**REQUIRED ACTION**
What you return must match the records exactly, except that the pictures are gone.

**RECORD EXTRACTS**
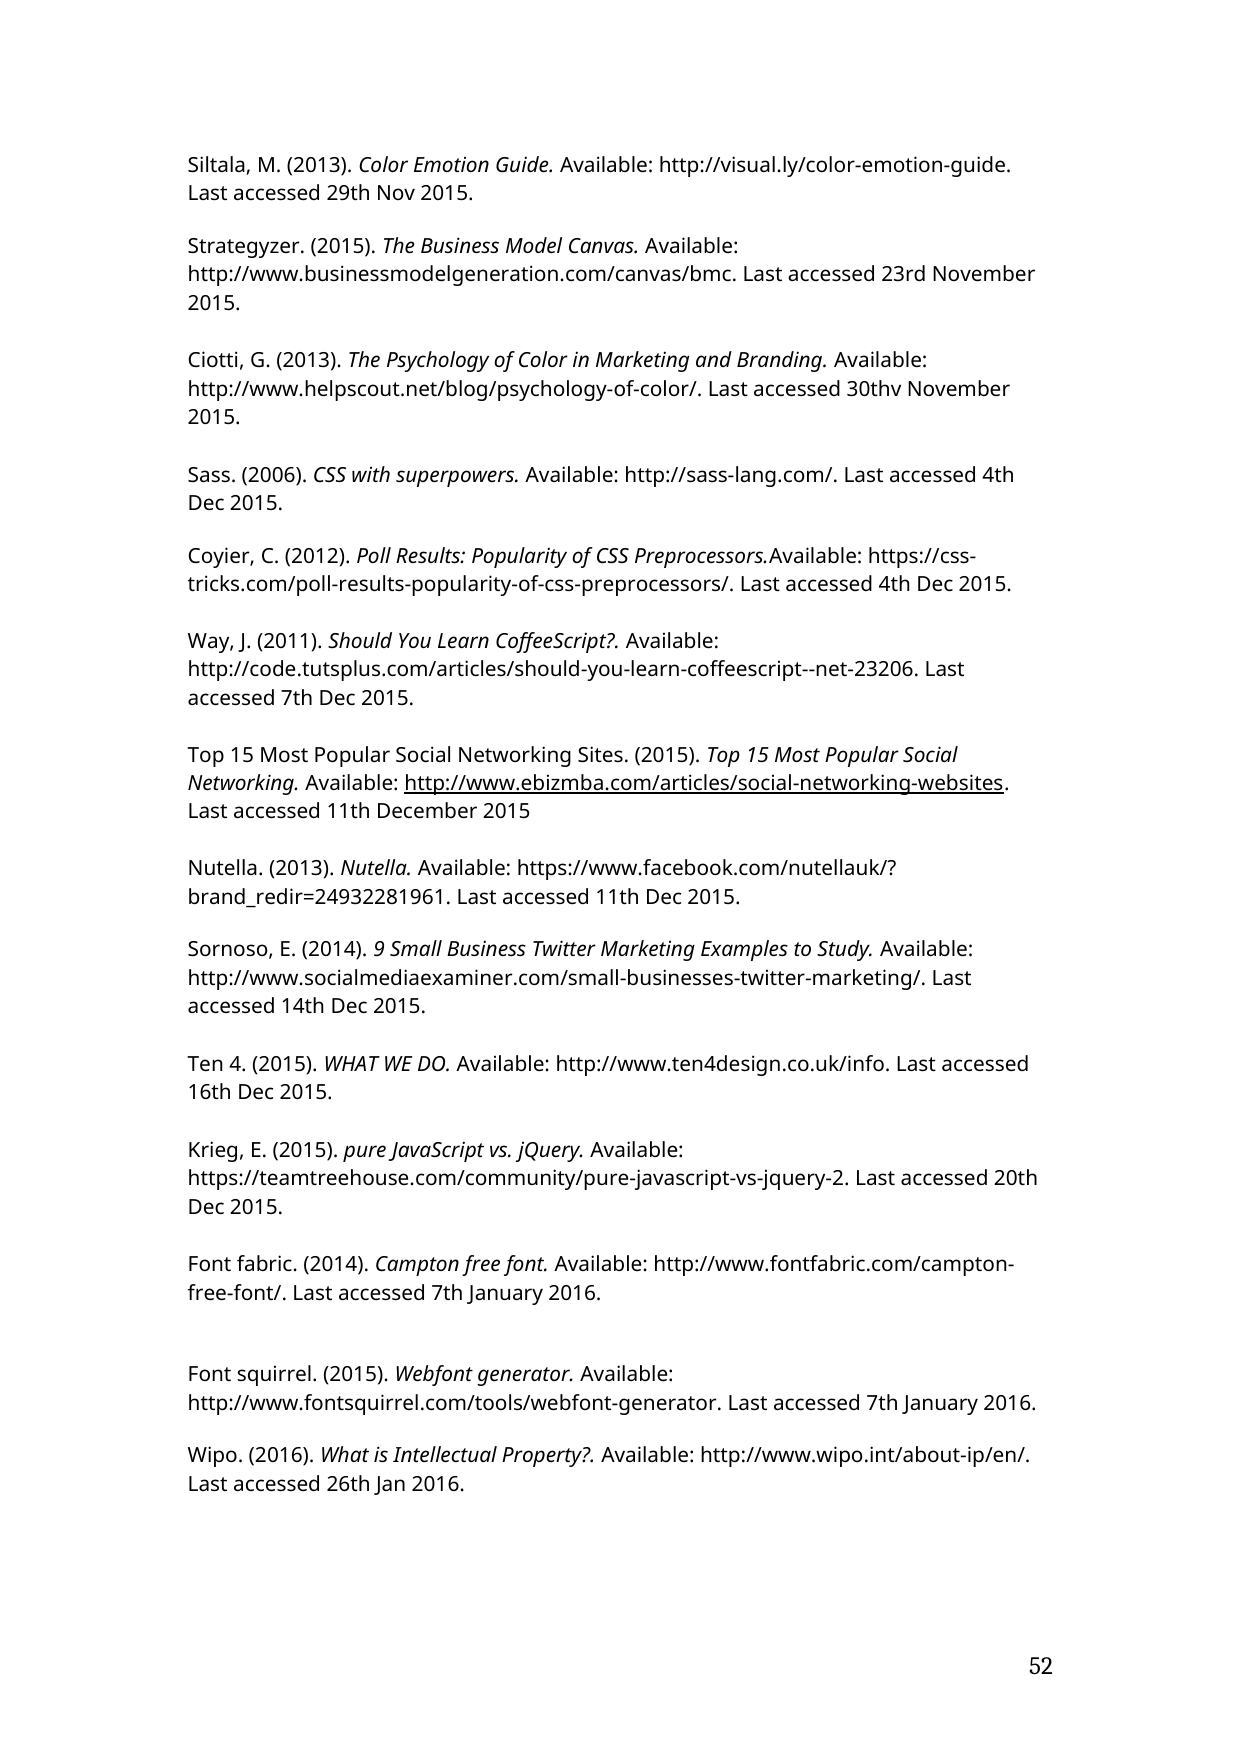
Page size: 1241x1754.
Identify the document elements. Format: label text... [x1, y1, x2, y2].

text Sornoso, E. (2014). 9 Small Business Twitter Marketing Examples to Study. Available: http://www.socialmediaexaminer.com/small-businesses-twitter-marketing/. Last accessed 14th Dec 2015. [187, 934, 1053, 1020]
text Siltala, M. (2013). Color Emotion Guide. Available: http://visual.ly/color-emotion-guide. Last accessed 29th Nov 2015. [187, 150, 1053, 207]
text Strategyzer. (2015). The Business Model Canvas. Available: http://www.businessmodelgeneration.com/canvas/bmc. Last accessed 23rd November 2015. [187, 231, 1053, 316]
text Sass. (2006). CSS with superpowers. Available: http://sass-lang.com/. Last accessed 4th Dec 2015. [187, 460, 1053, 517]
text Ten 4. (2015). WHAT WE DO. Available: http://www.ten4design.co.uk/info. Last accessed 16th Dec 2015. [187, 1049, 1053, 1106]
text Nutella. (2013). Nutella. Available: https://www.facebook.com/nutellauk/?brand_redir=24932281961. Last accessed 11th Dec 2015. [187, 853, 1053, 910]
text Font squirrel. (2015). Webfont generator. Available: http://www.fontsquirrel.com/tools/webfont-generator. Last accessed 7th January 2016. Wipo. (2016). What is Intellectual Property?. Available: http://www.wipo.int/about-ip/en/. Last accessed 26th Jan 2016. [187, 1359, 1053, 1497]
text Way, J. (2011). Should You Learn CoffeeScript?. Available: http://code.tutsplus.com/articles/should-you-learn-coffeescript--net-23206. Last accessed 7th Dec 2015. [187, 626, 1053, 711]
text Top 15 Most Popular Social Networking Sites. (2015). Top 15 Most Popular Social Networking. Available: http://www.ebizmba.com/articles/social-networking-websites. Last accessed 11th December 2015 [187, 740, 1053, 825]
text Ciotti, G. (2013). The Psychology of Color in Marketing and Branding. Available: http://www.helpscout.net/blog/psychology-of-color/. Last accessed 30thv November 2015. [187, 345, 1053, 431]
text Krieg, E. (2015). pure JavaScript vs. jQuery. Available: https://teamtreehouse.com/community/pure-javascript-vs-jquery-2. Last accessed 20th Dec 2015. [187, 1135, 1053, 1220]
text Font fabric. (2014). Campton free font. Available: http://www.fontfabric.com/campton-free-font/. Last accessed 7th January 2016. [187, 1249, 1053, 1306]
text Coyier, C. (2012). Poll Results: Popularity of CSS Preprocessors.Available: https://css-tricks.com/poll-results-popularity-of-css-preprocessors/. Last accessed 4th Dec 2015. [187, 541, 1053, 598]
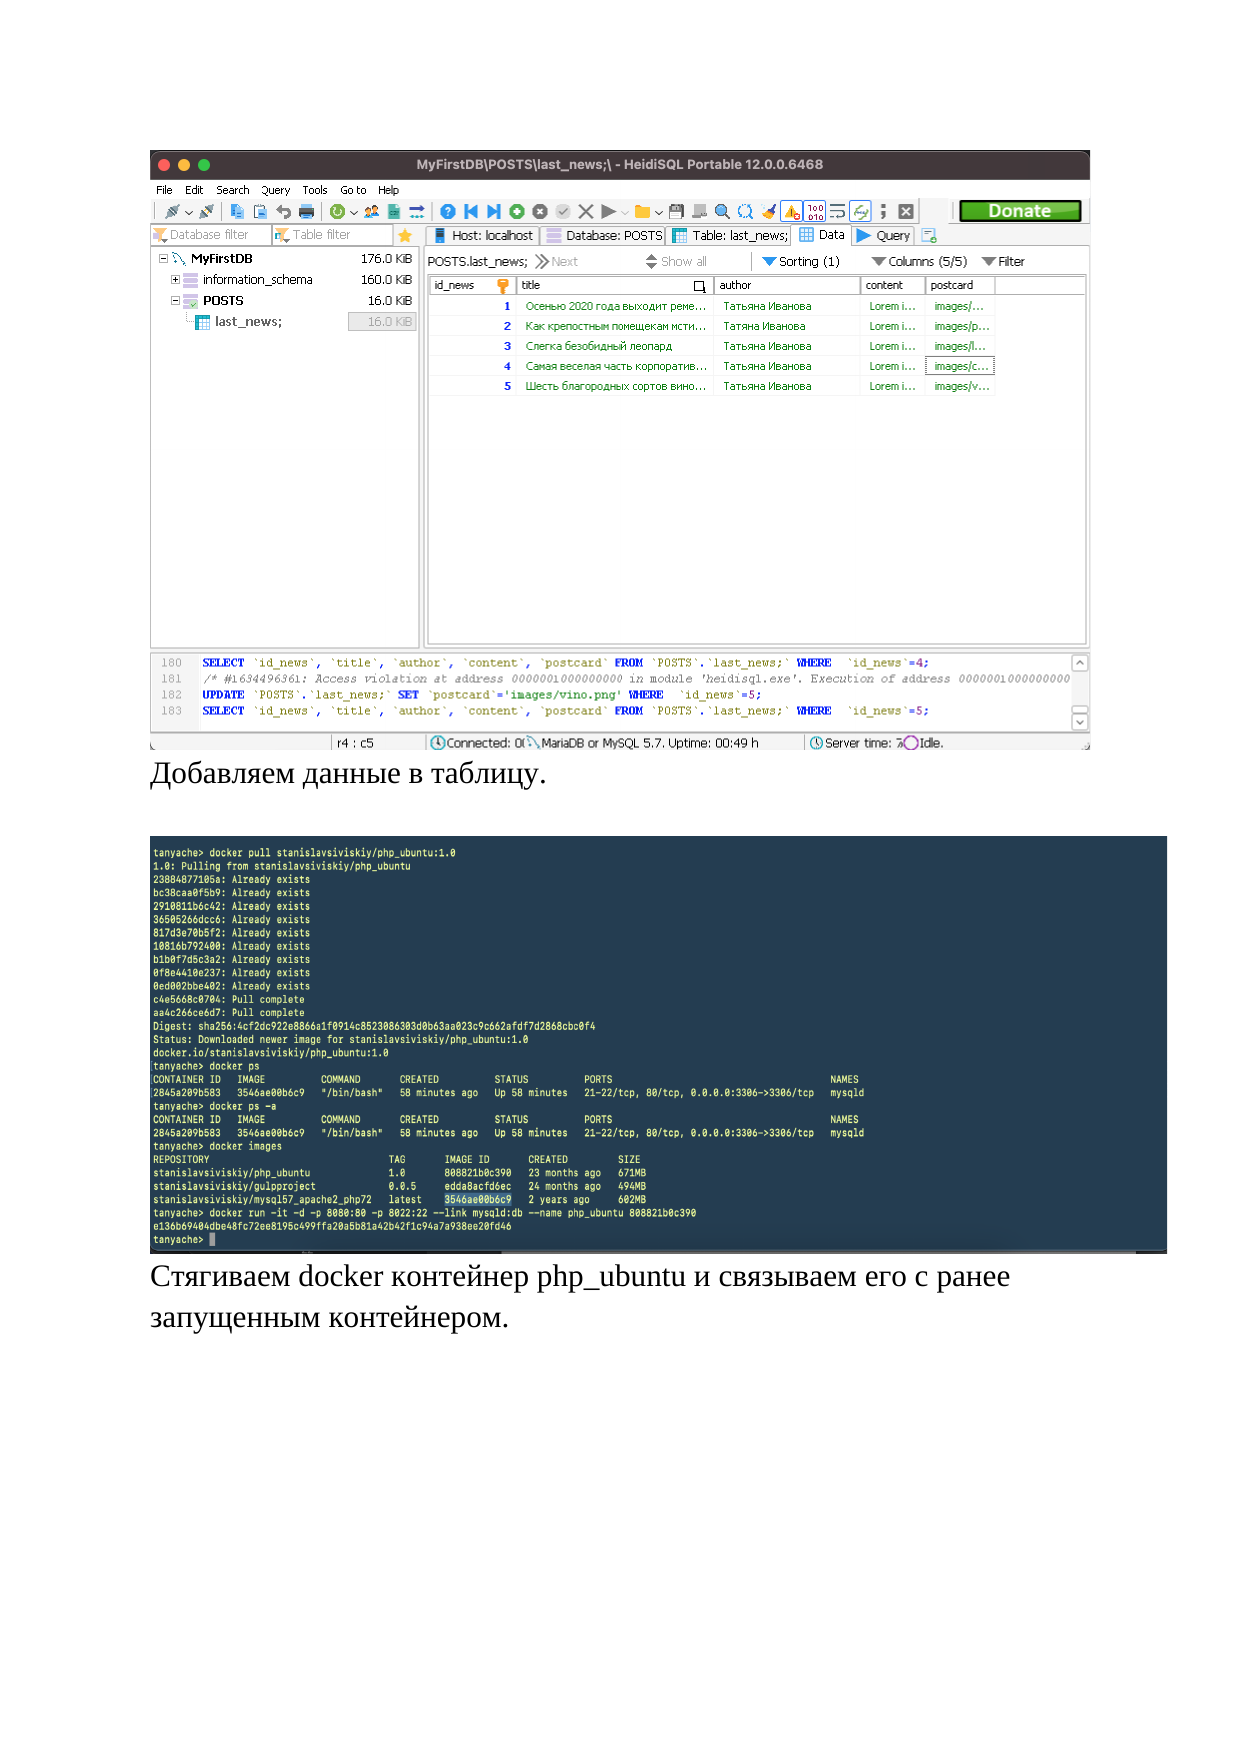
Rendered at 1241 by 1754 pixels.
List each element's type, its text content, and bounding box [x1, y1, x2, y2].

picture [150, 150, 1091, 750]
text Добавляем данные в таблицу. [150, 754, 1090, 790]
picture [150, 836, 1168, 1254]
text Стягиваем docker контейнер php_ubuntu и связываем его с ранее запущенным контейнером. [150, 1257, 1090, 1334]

**OUTPUT FOR THIS EXERCISE**
Page size: 1241x1754.
Identify the document elements. Format: label text... [x1, y1, x2, y2].

text Sornoso, E. (2014). 9 Small Business Twitter Marketing Examples to Study. Available: http://www.socialmediaexaminer.com/small-businesses-twitter-marketing/. Last accessed 14th Dec 2015. [187, 934, 1053, 1020]
text Siltala, M. (2013). Color Emotion Guide. Available: http://visual.ly/color-emotion-guide. Last accessed 29th Nov 2015. [187, 150, 1053, 207]
text Strategyzer. (2015). The Business Model Canvas. Available: http://www.businessmodelgeneration.com/canvas/bmc. Last accessed 23rd November 2015. [187, 231, 1053, 316]
text Sass. (2006). CSS with superpowers. Available: http://sass-lang.com/. Last accessed 4th Dec 2015. [187, 460, 1053, 517]
text Ten 4. (2015). WHAT WE DO. Available: http://www.ten4design.co.uk/info. Last accessed 16th Dec 2015. [187, 1049, 1053, 1106]
text Nutella. (2013). Nutella. Available: https://www.facebook.com/nutellauk/?brand_redir=24932281961. Last accessed 11th Dec 2015. [187, 853, 1053, 910]
text Font squirrel. (2015). Webfont generator. Available: http://www.fontsquirrel.com/tools/webfont-generator. Last accessed 7th January 2016. Wipo. (2016). What is Intellectual Property?. Available: http://www.wipo.int/about-ip/en/. Last accessed 26th Jan 2016. [187, 1359, 1053, 1497]
text Way, J. (2011). Should You Learn CoffeeScript?. Available: http://code.tutsplus.com/articles/should-you-learn-coffeescript--net-23206. Last accessed 7th Dec 2015. [187, 626, 1053, 711]
text Top 15 Most Popular Social Networking Sites. (2015). Top 15 Most Popular Social Networking. Available: http://www.ebizmba.com/articles/social-networking-websites. Last accessed 11th December 2015 [187, 740, 1053, 825]
text Ciotti, G. (2013). The Psychology of Color in Marketing and Branding. Available: http://www.helpscout.net/blog/psychology-of-color/. Last accessed 30thv November 2015. [187, 345, 1053, 431]
text Krieg, E. (2015). pure JavaScript vs. jQuery. Available: https://teamtreehouse.com/community/pure-javascript-vs-jquery-2. Last accessed 20th Dec 2015. [187, 1135, 1053, 1220]
text Font fabric. (2014). Campton free font. Available: http://www.fontfabric.com/campton-free-font/. Last accessed 7th January 2016. [187, 1249, 1053, 1306]
text Coyier, C. (2012). Poll Results: Popularity of CSS Preprocessors.Available: https://css-tricks.com/poll-results-popularity-of-css-preprocessors/. Last accessed 4th Dec 2015. [187, 541, 1053, 598]
Rendered at 1241 by 1754 pixels.
List each element's type, its text content, and bounding box [x1, y1, x2, y2].

picture [150, 150, 1091, 750]
text Добавляем данные в таблицу. [150, 754, 1090, 790]
picture [150, 836, 1168, 1254]
text Стягиваем docker контейнер php_ubuntu и связываем его с ранее запущенным контейнером. [150, 1257, 1090, 1334]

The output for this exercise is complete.